The question brings clarity. Renewal happens over time. From trees we learn it begins instantly after we’re cut down. It continues as long as it takes for us to die to destructive impulses and vulnerabilities. And just when it feels like we’re left to rot, we sprout fresh life. Rising out of dirt and decay is not easy, but we need dirt to anchor new roots and decay to accelerate new growth. Being grounded and nurtured by past experiences prevents new shoots of resurgence from failing.

Counting Steps

Job’s outlook changes once he discovers the renewal process is lengthy and arduous. He starts by focusing on mortality’s time constraints: “Man’s days are determined; you have decreed the number of his months and have set limits he cannot exceed.” (v5) Then, after his epiphany, he measures life differently. “You will call and I will answer you; you will long for the creature your hands have made. Surely then you will count my steps but not keep track of my sin.” (v15-16) He goes on to say hoping for renewal when we should wait for its completion, knowing it’s already underway, only wears us down. Destroyed hope changes our countenance, Job says. We lose our resemblance to our Maker. No longer recognizable to Him, He sends us away.

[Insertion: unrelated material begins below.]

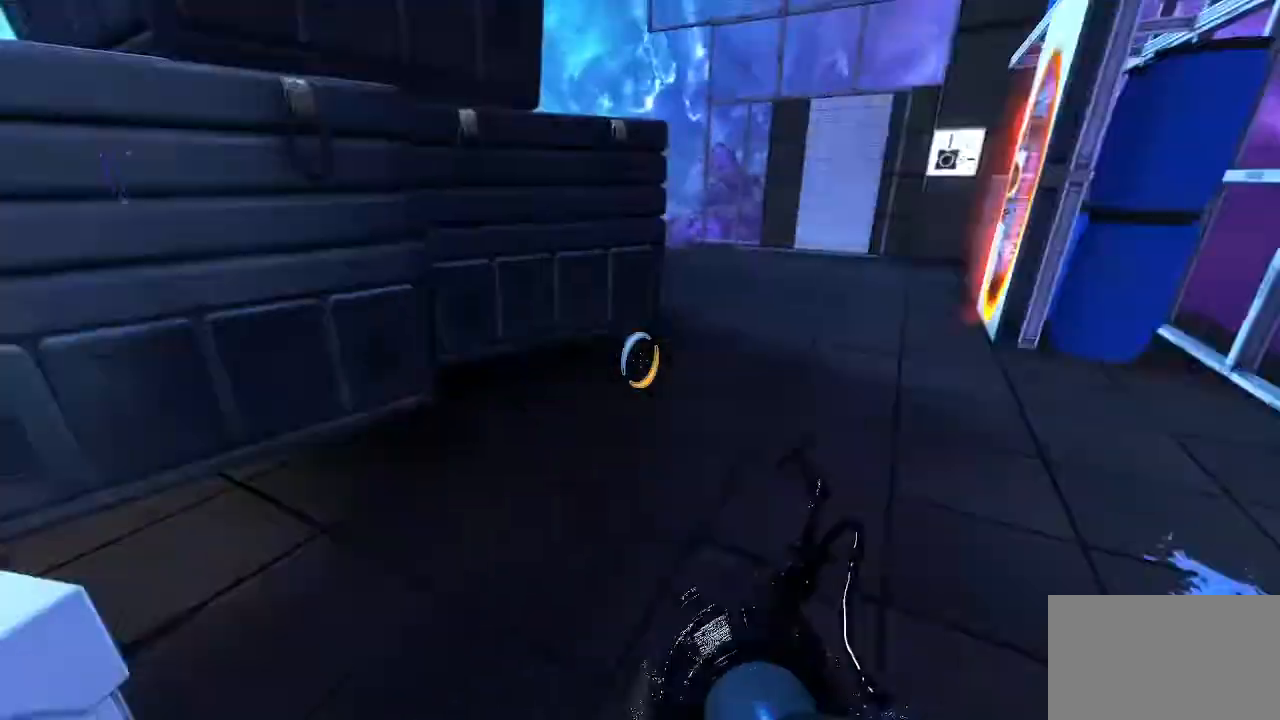
{"keys": ["w"], "mouse": [], "events": [[433, "w", "down"]]}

So where does this leave us? Waiting for renewal isn’t waiting at all, because it’s continuously occurring. Cruelties and injustices, failures and sins that tear us down are constantly regenerated to build us up. God calls us to rise from our dirt and decay while using them to stabilize and contribute to our growth. He longs for our return to the creatures He made—people who trust Him entirely and patiently, looking beyond what we see and know today to believe and expect complete renewal will come. We track our progress by counting steps, not days. Philippians 1.6 assures us “he who began a good work in you will carry it on to completion until the day of Christ Jesus.” Hoping for renewal—worse yet, trying to speed it along—wears us down until we’re no longer the people God wants us to be. He began a good work in us. Our job is to stay confident He’s finishing what He started. Meanwhile, we press on, each step stronger and surer than the last.

Renewal begins immediately after we’ve been cut down and takes time to finish its process.